CS 194-26 Project 1

Images of the Russian Empire:
Colorizing the Prokudin-Gorskii Photo Collection

Rocio Francesca Guerrero 25475670

Overview

Before the existence of colored photography, Prokudin-Gorskii hypothesized that he could create a colored image by taking three different exposures of a scene on a glass plate, applying a red, green, or blue filter. Aligning these three images on top of each other would produce an RGB colored photo. The main goal of this project is to produce colorized images from the digitized RGB glass plate negatives by finding the correct alignment of the images using image processing techniques.

Algorithmic Approach

A naive algorithm for finding the approximate displacement vectors for aligning the images is to exhaustively search over a window of range(-20, 20) and use Sum of Squared Distances as a heuristic to score how well matched the images are. I used this naive algorithm to colorize the given jpg images. I processed the images without the borders, and I manually removed borders by eyeballing how many pixels to subtract from each side and hardcoding it in (I removed 20 pixels from each side.). I also used StandardScaler to normalize the image arrays. The algorithm would first try to find the best displacement vector for aligning the blue and green channels then the blue and red channels, keeping the blue channel stable and moving the green or red channels within the [-20, 20] pixel range and calculating the best pixel displacement using the heuristic.

For the high-resolution images, the naive approach would take too long. In this case, I used Normalized Cross-Correlation as my heuristic for image matching. (Not for any particular reason. SSD would have worked similarly.) I create four different versions ("levels") of my image with the first having significantly lower resolution and the succeeding images with resolution that is better than the previous by a factor of 2. I perform an algorithm that is similar to the naive algorithm on each level, finding the best displacement for that particular image, then I improve on that displacement in the next iteration using the next higher resolution image.
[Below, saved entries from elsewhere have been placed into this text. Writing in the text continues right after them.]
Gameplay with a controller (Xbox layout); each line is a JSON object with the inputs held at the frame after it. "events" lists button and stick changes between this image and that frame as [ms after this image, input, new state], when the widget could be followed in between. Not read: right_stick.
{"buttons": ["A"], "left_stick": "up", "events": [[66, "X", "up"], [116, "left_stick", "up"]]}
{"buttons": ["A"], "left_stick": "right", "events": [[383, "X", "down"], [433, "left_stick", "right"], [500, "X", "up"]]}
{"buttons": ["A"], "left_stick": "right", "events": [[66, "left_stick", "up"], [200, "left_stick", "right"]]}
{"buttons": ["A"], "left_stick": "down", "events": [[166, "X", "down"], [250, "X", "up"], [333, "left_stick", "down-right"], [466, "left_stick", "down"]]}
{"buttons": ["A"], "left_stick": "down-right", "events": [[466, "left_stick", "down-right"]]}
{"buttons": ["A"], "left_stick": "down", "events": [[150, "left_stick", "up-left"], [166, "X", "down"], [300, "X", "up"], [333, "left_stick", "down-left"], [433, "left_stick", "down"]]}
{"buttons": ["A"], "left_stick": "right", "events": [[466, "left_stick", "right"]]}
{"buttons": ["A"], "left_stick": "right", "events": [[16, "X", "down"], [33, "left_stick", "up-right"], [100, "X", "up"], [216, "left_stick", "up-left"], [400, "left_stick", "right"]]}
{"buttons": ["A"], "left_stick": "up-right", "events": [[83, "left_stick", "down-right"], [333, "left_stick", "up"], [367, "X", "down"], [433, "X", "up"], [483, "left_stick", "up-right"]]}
To increase processing speed, at every iteration, I reduce the window size by half since an image with higher resolution would have more pixels. Before processing the image, I also remove the borders, but this time I approximate it to be about 20% the size of the image. To further optimize the code, I centered the image on the green channel instead of the blue channel, which allowed for a smaller search window since the displacements were smaller.

Challenges

I was able to significantly improve the alignment of my images by processing the images without the borders. I did try using edge detection (roberts python library) but this was only successful for some images like monastery.jpg where the edges were more defined. Other images like cathedral.jpg remained blurry. Removing edge detection and borders was able to align all the photographs well.